Your assignment: Would you please transcribe the records below from the line with "which sells sustainable" through their final line, exactly and with no other lines?

────

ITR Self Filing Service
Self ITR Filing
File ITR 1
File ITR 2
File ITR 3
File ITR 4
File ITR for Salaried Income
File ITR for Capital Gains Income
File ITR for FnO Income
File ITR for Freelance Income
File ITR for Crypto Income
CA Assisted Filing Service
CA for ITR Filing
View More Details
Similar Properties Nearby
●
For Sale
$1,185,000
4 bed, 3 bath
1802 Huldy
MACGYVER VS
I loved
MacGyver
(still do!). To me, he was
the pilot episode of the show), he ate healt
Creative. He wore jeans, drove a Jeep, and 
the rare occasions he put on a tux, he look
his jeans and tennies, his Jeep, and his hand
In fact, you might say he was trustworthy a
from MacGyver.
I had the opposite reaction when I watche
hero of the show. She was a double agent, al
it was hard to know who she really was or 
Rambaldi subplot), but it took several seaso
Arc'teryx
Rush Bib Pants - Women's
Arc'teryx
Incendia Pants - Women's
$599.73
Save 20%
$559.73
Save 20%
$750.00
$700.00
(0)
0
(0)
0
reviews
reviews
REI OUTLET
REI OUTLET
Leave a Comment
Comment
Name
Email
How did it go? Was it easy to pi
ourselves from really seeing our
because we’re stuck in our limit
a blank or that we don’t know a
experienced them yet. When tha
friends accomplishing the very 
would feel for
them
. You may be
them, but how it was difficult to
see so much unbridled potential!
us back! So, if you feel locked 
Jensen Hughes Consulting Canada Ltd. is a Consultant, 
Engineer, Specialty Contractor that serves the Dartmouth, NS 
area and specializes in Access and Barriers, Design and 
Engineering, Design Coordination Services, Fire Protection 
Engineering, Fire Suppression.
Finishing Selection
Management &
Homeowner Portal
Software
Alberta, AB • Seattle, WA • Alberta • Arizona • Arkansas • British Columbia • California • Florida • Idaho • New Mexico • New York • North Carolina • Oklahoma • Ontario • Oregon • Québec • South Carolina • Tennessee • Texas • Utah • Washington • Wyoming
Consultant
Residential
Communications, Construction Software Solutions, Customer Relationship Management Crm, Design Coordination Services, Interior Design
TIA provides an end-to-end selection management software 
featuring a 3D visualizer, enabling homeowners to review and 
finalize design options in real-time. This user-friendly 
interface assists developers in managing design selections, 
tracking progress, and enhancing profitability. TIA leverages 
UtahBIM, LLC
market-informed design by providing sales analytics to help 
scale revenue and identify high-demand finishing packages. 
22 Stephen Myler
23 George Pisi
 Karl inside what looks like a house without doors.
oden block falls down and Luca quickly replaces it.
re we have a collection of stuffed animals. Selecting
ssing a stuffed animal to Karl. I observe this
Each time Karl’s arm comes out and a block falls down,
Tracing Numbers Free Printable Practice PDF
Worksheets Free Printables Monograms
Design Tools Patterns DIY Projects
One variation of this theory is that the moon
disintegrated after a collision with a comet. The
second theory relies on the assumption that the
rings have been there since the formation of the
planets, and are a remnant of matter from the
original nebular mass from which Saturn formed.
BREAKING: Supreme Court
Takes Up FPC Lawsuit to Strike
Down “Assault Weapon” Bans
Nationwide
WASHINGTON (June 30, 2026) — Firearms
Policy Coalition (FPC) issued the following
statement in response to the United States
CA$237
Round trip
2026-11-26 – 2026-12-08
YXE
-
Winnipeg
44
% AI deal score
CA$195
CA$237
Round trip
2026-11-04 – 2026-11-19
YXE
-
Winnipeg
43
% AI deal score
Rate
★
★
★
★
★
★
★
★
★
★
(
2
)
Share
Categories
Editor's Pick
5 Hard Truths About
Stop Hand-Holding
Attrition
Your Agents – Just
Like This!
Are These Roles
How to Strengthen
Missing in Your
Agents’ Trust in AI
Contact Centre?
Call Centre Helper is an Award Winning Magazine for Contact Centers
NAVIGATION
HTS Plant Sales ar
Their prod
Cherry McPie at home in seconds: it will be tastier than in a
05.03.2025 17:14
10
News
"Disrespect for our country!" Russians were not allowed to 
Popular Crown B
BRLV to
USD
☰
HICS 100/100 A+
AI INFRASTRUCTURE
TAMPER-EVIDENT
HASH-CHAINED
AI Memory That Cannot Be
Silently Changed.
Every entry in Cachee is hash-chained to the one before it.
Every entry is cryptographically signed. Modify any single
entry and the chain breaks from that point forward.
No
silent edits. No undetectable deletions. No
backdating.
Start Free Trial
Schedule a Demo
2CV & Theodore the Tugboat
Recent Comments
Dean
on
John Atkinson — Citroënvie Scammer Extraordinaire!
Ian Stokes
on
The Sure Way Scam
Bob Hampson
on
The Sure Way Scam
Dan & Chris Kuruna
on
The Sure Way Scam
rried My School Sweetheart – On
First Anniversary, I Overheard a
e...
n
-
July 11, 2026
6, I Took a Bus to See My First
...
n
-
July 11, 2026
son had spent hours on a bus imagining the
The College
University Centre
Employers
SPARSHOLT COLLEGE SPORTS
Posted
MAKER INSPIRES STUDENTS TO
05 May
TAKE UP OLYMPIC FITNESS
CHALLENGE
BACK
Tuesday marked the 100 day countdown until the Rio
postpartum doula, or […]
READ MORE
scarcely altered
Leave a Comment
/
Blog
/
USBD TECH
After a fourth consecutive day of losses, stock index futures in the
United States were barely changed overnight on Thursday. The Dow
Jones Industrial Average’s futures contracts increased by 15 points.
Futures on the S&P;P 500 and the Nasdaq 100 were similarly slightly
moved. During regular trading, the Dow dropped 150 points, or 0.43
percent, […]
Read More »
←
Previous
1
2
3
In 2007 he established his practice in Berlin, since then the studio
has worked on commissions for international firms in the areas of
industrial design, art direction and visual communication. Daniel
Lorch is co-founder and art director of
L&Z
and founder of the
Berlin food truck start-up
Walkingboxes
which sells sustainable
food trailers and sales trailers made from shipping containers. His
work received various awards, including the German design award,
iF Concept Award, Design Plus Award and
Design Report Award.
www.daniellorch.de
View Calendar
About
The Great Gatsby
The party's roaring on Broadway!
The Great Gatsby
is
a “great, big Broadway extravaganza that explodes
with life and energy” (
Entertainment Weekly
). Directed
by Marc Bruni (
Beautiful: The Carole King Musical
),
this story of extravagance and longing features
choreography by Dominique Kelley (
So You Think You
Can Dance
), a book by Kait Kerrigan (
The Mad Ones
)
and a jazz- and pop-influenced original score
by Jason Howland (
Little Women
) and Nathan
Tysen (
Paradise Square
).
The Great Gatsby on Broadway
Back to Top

────

Exercise solution:
which sells sustainable
food trailers and sales trailers made from shipping containers. His
work received various awards, including the German design award,
iF Concept Award, Design Plus Award and
Design Report Award.
www.daniellorch.de
View Calendar
About
The Great Gatsby
The party's roaring on Broadway!
The Great Gatsby
is
a “great, big Broadway extravaganza that explodes
with life and energy” (
Entertainment Weekly
). Directed
by Marc Bruni (
Beautiful: The Carole King Musical
),
this story of extravagance and longing features
choreography by Dominique Kelley (
So You Think You
Can Dance
), a book by Kait Kerrigan (
The Mad Ones
)
and a jazz- and pop-influenced original score
by Jason Howland (
Little Women
) and Nathan
Tysen (
Paradise Square
).
The Great Gatsby on Broadway
Back to Top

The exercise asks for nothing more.